4.4. De conclusie van [eiser] op diezelfde comparitie, dat je uit de omstandigheden moet afleiden dat het om een lening ging, wordt evenmin door de jaarstukken gerechtvaardigd als zijn conclusie dat hij in privé een deel van de schuld van [de maatschap] heeft voldaan.
4.5. [eiser]s advocaat heeft ter comparitie bevestigd dat de stelling dat [eiser] de schuld van [de maatschap] aan Patahl uit eigen middelen heeft afgelost, alleen berust op bedoelde jaarstukken. Bewijs van de juistheid van de stelling is niet aangeboden.
4.6. Nu niet is komen vast te staan dat [eiser] de schuld van [de maatschap] aan Patahl grotendeels voldaan heeft, ontvalt de grondslag aan [eiser]s vordering. Die moet dus worden afgewezen.
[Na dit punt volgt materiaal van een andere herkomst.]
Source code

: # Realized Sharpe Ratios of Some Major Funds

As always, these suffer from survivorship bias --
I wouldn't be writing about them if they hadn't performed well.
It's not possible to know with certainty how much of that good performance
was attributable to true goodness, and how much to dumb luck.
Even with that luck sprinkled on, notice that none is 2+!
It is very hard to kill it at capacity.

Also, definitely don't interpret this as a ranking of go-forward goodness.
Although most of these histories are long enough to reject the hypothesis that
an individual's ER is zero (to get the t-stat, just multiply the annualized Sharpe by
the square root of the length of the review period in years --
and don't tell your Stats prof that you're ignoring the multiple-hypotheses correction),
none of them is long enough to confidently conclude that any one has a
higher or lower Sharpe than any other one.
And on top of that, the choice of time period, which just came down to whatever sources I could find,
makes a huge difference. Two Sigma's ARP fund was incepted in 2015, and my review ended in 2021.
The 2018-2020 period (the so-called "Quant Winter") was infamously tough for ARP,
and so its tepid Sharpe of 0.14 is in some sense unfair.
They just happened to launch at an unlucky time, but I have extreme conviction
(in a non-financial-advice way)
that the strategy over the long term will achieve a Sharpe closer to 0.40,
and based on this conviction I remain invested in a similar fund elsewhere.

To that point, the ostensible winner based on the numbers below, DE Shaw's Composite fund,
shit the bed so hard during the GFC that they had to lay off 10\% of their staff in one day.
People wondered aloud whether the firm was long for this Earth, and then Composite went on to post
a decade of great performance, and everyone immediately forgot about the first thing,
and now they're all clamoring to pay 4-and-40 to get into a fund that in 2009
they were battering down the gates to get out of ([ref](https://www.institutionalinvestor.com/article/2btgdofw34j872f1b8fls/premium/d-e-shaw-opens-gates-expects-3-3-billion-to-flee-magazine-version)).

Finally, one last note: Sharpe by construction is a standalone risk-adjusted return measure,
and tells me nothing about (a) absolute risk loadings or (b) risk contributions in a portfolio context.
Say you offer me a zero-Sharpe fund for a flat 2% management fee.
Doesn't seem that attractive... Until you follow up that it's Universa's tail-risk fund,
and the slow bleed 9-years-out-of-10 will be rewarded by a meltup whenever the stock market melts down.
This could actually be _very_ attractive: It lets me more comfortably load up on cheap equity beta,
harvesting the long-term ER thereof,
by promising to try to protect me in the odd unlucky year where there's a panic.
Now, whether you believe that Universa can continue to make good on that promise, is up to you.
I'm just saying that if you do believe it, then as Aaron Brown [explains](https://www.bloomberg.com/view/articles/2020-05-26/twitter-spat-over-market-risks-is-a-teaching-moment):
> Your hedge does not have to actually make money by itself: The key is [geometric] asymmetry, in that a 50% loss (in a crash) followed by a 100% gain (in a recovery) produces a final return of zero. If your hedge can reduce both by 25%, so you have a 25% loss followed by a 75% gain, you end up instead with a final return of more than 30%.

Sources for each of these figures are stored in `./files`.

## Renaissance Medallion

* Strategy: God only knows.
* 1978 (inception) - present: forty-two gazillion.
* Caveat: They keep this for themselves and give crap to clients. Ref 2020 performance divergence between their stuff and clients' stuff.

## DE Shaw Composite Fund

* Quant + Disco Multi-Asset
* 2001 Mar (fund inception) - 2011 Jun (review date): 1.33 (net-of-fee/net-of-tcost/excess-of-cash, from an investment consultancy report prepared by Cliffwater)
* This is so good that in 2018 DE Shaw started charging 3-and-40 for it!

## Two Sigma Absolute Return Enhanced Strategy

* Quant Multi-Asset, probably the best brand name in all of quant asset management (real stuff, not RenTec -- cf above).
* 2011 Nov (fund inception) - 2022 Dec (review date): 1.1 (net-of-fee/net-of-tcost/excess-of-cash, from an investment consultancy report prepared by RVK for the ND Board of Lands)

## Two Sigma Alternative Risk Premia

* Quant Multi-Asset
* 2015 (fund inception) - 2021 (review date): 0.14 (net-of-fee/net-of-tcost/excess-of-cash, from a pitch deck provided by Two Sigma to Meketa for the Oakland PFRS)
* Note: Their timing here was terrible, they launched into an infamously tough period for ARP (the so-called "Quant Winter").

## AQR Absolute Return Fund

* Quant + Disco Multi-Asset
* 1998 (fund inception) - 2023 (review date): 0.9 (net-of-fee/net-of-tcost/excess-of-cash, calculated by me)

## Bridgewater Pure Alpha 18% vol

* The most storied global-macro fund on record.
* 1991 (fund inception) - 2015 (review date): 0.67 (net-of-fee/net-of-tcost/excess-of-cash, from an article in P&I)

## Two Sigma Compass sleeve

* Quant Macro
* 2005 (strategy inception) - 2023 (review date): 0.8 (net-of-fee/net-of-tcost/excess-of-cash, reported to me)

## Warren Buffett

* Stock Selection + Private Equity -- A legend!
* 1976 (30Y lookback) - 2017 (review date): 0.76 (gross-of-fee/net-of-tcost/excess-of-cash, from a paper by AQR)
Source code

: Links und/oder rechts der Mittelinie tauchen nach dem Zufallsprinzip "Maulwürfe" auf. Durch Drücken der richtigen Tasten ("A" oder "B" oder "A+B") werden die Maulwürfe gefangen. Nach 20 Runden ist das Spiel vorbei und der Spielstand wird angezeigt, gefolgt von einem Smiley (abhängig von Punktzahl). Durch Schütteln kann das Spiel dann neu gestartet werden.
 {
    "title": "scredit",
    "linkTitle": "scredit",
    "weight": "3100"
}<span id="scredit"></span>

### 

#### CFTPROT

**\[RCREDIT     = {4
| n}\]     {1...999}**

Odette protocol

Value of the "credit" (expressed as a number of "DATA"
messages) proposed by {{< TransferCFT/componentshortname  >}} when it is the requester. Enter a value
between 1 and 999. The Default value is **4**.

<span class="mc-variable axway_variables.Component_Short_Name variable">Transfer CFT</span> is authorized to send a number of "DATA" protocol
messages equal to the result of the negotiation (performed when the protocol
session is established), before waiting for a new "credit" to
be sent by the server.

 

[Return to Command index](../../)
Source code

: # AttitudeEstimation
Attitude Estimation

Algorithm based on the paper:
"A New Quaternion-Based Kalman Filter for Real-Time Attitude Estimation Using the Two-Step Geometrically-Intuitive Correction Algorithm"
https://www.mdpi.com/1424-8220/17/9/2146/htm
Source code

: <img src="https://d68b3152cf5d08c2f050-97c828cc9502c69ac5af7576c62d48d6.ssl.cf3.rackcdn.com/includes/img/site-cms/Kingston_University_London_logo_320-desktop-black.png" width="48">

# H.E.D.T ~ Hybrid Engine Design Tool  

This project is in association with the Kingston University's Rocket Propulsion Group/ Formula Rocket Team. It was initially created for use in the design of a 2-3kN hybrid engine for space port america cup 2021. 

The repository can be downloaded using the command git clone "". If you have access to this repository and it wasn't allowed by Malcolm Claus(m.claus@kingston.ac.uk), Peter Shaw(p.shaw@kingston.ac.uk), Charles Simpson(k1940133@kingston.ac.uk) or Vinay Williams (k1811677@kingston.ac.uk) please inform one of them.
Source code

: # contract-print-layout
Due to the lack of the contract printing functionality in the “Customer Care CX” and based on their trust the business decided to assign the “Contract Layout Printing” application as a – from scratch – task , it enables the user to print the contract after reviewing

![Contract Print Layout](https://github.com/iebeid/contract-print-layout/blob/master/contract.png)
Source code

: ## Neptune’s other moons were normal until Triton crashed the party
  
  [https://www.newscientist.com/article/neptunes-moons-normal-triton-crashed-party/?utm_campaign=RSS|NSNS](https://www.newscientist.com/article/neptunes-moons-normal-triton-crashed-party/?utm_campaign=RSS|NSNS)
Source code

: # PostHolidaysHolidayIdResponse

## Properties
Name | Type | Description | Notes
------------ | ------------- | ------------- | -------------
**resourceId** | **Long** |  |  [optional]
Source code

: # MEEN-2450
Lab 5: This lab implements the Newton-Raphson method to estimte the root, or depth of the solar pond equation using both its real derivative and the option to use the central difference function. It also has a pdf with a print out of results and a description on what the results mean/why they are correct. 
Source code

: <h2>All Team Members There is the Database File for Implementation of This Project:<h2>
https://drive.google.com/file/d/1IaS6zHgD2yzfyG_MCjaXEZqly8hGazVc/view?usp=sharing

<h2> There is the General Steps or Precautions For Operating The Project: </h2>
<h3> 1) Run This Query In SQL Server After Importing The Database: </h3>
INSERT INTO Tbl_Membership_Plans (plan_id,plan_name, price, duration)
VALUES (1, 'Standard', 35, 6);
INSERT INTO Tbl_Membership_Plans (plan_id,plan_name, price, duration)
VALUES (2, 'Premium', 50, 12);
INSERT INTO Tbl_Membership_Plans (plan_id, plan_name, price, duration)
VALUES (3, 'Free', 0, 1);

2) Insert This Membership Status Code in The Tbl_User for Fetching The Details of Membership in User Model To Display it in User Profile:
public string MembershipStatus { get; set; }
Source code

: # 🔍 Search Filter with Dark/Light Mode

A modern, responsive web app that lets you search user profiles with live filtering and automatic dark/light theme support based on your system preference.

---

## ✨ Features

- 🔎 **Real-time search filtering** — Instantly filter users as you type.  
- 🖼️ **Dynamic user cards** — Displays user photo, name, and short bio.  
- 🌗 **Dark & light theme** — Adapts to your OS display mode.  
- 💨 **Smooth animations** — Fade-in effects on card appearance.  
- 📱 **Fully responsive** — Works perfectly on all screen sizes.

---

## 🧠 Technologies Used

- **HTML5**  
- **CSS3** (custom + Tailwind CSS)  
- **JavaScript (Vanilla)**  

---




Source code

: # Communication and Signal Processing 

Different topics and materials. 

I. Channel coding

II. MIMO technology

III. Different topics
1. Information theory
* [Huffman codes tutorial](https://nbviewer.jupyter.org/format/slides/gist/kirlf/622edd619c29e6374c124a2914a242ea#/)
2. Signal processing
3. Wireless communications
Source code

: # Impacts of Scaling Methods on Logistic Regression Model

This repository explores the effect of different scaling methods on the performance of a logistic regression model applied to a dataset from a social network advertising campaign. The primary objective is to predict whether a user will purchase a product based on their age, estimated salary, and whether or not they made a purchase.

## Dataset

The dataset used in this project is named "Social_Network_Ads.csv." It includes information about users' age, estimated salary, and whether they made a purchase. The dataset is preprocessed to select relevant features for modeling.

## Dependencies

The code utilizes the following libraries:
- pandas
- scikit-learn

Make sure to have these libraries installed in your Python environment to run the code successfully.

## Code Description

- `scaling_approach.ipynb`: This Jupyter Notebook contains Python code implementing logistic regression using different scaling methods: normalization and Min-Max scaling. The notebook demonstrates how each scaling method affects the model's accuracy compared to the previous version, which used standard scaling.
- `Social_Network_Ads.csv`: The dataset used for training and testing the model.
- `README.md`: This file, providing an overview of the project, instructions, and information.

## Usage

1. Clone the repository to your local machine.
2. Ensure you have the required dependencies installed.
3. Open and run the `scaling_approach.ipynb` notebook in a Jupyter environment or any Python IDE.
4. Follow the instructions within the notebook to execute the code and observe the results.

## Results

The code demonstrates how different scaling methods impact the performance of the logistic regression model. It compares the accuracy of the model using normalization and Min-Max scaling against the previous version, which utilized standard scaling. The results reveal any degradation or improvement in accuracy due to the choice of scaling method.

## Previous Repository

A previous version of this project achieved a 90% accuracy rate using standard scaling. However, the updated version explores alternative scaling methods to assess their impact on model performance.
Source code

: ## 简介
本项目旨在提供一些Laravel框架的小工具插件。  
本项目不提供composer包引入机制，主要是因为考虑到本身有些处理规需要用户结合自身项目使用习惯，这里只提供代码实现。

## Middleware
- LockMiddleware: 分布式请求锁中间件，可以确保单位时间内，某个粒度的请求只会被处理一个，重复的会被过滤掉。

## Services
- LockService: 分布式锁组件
4.7. [eiser] zal als de in het ongelijk gestelde partij in de proceskosten worden veroordeeld. De kosten aan de zijde van [gedaagde] worden begroot op:
- griffierecht € 1.414,00
- salaris advocaat 2.842,00 (2,0 punten × tarief € 1.421,00)
Totaal € 4.256,00
de voorwaardelijke reconventie
4.8. Nu de rechtbank in conventie niet heeft geoordeeld dat de gemeenschap van de ontbonden maatschap [de maatschap] dan wel de rekening-courantschuld van [de maatschap] aan Patahl niet verdeeld is, ontbreekt de voorwaarde waaronder de reconventionele vordering is ingesteld. De rechtbank komt dan ook niet aan behandeling van die vordering toe. Hierna zal uitsluitend een uitspraak in conventie volgen.
5. De beslissing
De rechtbank
5.1. wijst de vorderingen af,
5.2. veroordeelt [eiser] in de proceskosten, aan de zijde van [gedaagde] tot op heden begroot op € 4.256,00,
5.3. verklaart dit vonnis wat betreft de kostenveroordeling uitvoerbaar bij voorraad.
Dit vonnis is gewezen door mr. J.D.A. den Tonkelaar en in het openbaar uitgesproken op 14 maart 2012.